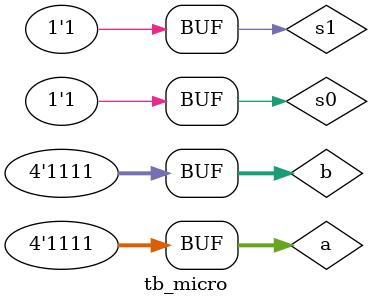
<source format=v>
module mux1x4 (
    input i1,i2, i3, i4,s0,s1,
    output y
    );
    
    
    not(ns0 , s0);
    not(ns1 , s1);

    and(w0, i1, ns0, ns1);
    and(w1, i2, ns0, s1);
    and(w2, i3, s0, ns1);
    and(w3, i4, s0, s1);

    or(y,w0,w1,w2,w3);

endmodule


module micro (
    input [3:0] a,
    input [3:0] b,
    input s0,s1,
    output [3:0] f
);

    and(i00,a[0],b[0]);
    or(i01,a[0],b[0]);
    xor(i02,a[0],b[0]);
    not(i03,a[0]);
    mux1x4 m0(i00,i01,i02,i03,s0,s1,f[0]);

    and(i10,a[1],b[1]);
    or(i11,a[1],b[1]);
    xor(i12,a[1],b[1]);
    not(i13,a[1]);
    mux1x4 m1(i10,i11,i12,i13,s0,s1,f[1]);

    and(i20,a[2],b[2]);
    or(i21,a[2],b[2]);
    xor(i22,a[2],b[2]);
    not(i23,a[2]);
    mux1x4 m2(i20,i21,i22,i23,s0,s1,f[2]);

    and(i30,a[3],b[3]);
    or(i31,a[3],b[3]);
    xor(i32,a[3],b[3]);
    not(i33,a[3]);
    mux1x4 m3(i30,i31,i32,i33,s0,s1,f[3]);

endmodule


module tb_micro ();
    reg [3:0] a,b;
    reg s0,s1;
    wire [3:0] f;

    micro mic(a,b,s0,s1,f);

    initial begin
        a = 4'b0000;
        b = 4'b1111;
        s0 = 0;
        s1 = 0;
        #100;

        a = 4'b0000;
        b = 4'b1111;
        s0 = 1;
        s1 = 0;
        #100;
        
        a = 4'b0000;
        b = 4'b1111;
        s0 = 0;
        s1 = 1;
        #100;
        
        a = 4'b0000;
        b = 4'b1111;
        s0 = 1;
        s1 = 1;
        #100;

        a = 4'b1111;
        b = 4'b1111;
        s0 = 0;
        s1 = 0;
        #100;
        
        a = 4'b1111;
        b = 4'b1111;
        s0 = 1;
        s1 = 0;
        #100;
        
        a = 4'b1111;
        b = 4'b1111;
        s0 = 0;
        s1 = 1;
        #100;
        
        a = 4'b1111;
        b = 4'b1111;
        s0 = 1;
        s1 = 1;
        #100;
        
        
    end
    
endmodule



</source>
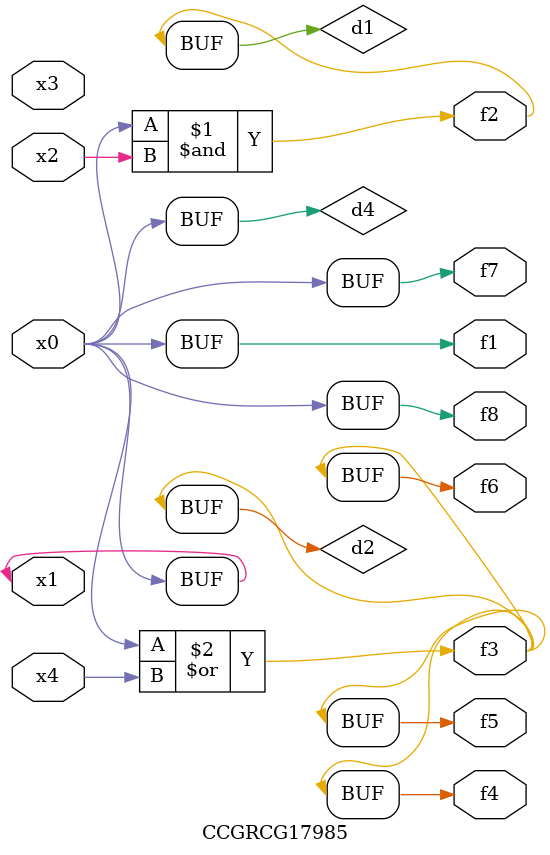
<source format=v>
module CCGRCG17985(
	input x0, x1, x2, x3, x4,
	output f1, f2, f3, f4, f5, f6, f7, f8
);

	wire d1, d2, d3, d4;

	and (d1, x0, x2);
	or (d2, x0, x4);
	nand (d3, x0, x2);
	buf (d4, x0, x1);
	assign f1 = d4;
	assign f2 = d1;
	assign f3 = d2;
	assign f4 = d2;
	assign f5 = d2;
	assign f6 = d2;
	assign f7 = d4;
	assign f8 = d4;
endmodule

</source>
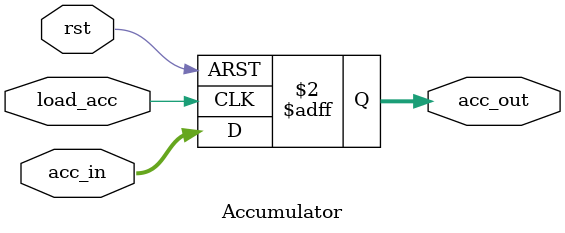
<source format=v>
`timescale 1ns / 1ps


module Accumulator(acc_out,acc_in,load_acc,rst);
    input load_acc,rst;
    input [15:0] acc_in;
    output reg [15:0] acc_out;

    always @(posedge load_acc or posedge rst) begin
        if(rst) acc_out <= 15'b0;
        else if(load_acc) acc_out <= acc_in;
    end
endmodule

</source>
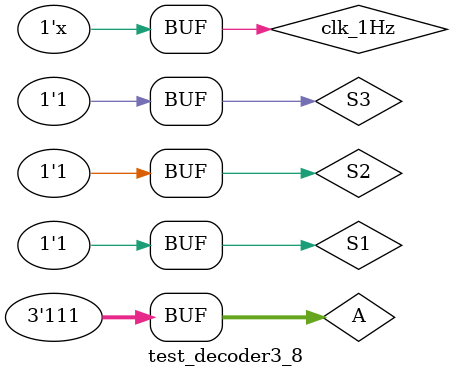
<source format=v>
`timescale 1ns/100ps
module test_decoder3_8();
    reg clk_1Hz;
    reg S1,S2,S3 ;
    reg [2:0] A ;
    wire [7:0] Y ;
    decoder3_8 u0( S1 ,Y ,S2 ,A ,S3);
    always #50 clk_1Hz = ~clk_1Hz ;
    initial
    begin
        clk_1Hz=0;
        S1 = 0;S2 = 1;S3 = 1;A = 3'b000;
        #100;
        S1 = 1;S2 = 0;A = 3'b000;
        #100;
        S2 = 1;A = 3'b000;
        #100;
        A = 3'b001;     
        #100;
        A = 3'b010;
        #100;
        A = 3'b011;
        #100;
        A = 3'b100;
        #100;
        A = 3'b101;
        #100;
        A = 3'b110; 
        #100;
        A = 3'b111; 
    end
endmodule

</source>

= = = = = = =

Please retype the data exactly as it appears, but without any of its pictures.

<source format=v>
module mux1x4 (
    input i1,i2, i3, i4,s0,s1,
    output y
    );
    
    
    not(ns0 , s0);
    not(ns1 , s1);

    and(w0, i1, ns0, ns1);
    and(w1, i2, ns0, s1);
    and(w2, i3, s0, ns1);
    and(w3, i4, s0, s1);

    or(y,w0,w1,w2,w3);

endmodule


module micro (
    input [3:0] a,
    input [3:0] b,
    input s0,s1,
    output [3:0] f
);

    and(i00,a[0],b[0]);
    or(i01,a[0],b[0]);
    xor(i02,a[0],b[0]);
    not(i03,a[0]);
    mux1x4 m0(i00,i01,i02,i03,s0,s1,f[0]);

    and(i10,a[1],b[1]);
    or(i11,a[1],b[1]);
    xor(i12,a[1],b[1]);
    not(i13,a[1]);
    mux1x4 m1(i10,i11,i12,i13,s0,s1,f[1]);

    and(i20,a[2],b[2]);
    or(i21,a[2],b[2]);
    xor(i22,a[2],b[2]);
    not(i23,a[2]);
    mux1x4 m2(i20,i21,i22,i23,s0,s1,f[2]);

    and(i30,a[3],b[3]);
    or(i31,a[3],b[3]);
    xor(i32,a[3],b[3]);
    not(i33,a[3]);
    mux1x4 m3(i30,i31,i32,i33,s0,s1,f[3]);

endmodule


module tb_micro ();
    reg [3:0] a,b;
    reg s0,s1;
    wire [3:0] f;

    micro mic(a,b,s0,s1,f);

    initial begin
        a = 4'b0000;
        b = 4'b1111;
        s0 = 0;
        s1 = 0;
        #100;

        a = 4'b0000;
        b = 4'b1111;
        s0 = 1;
        s1 = 0;
        #100;
        
        a = 4'b0000;
        b = 4'b1111;
        s0 = 0;
        s1 = 1;
        #100;
        
        a = 4'b0000;
        b = 4'b1111;
        s0 = 1;
        s1 = 1;
        #100;

        a = 4'b1111;
        b = 4'b1111;
        s0 = 0;
        s1 = 0;
        #100;
        
        a = 4'b1111;
        b = 4'b1111;
        s0 = 1;
        s1 = 0;
        #100;
        
        a = 4'b1111;
        b = 4'b1111;
        s0 = 0;
        s1 = 1;
        #100;
        
        a = 4'b1111;
        b = 4'b1111;
        s0 = 1;
        s1 = 1;
        #100;
        
        
    end
    
endmodule



</source>
<source format=v>
module CCGRCG17985(
	input x0, x1, x2, x3, x4,
	output f1, f2, f3, f4, f5, f6, f7, f8
);

	wire d1, d2, d3, d4;

	and (d1, x0, x2);
	or (d2, x0, x4);
	nand (d3, x0, x2);
	buf (d4, x0, x1);
	assign f1 = d4;
	assign f2 = d1;
	assign f3 = d2;
	assign f4 = d2;
	assign f5 = d2;
	assign f6 = d2;
	assign f7 = d4;
	assign f8 = d4;
endmodule

</source>
<source format=v>
`timescale 1ns / 1ps


module Accumulator(acc_out,acc_in,load_acc,rst);
    input load_acc,rst;
    input [15:0] acc_in;
    output reg [15:0] acc_out;

    always @(posedge load_acc or posedge rst) begin
        if(rst) acc_out <= 15'b0;
        else if(load_acc) acc_out <= acc_in;
    end
endmodule

</source>
<source format=v>
`timescale 1ns/100ps
module test_decoder3_8();
    reg clk_1Hz;
    reg S1,S2,S3 ;
    reg [2:0] A ;
    wire [7:0] Y ;
    decoder3_8 u0( S1 ,Y ,S2 ,A ,S3);
    always #50 clk_1Hz = ~clk_1Hz ;
    initial
    begin
        clk_1Hz=0;
        S1 = 0;S2 = 1;S3 = 1;A = 3'b000;
        #100;
        S1 = 1;S2 = 0;A = 3'b000;
        #100;
        S2 = 1;A = 3'b000;
        #100;
        A = 3'b001;     
        #100;
        A = 3'b010;
        #100;
        A = 3'b011;
        #100;
        A = 3'b100;
        #100;
        A = 3'b101;
        #100;
        A = 3'b110; 
        #100;
        A = 3'b111; 
    end
endmodule

</source>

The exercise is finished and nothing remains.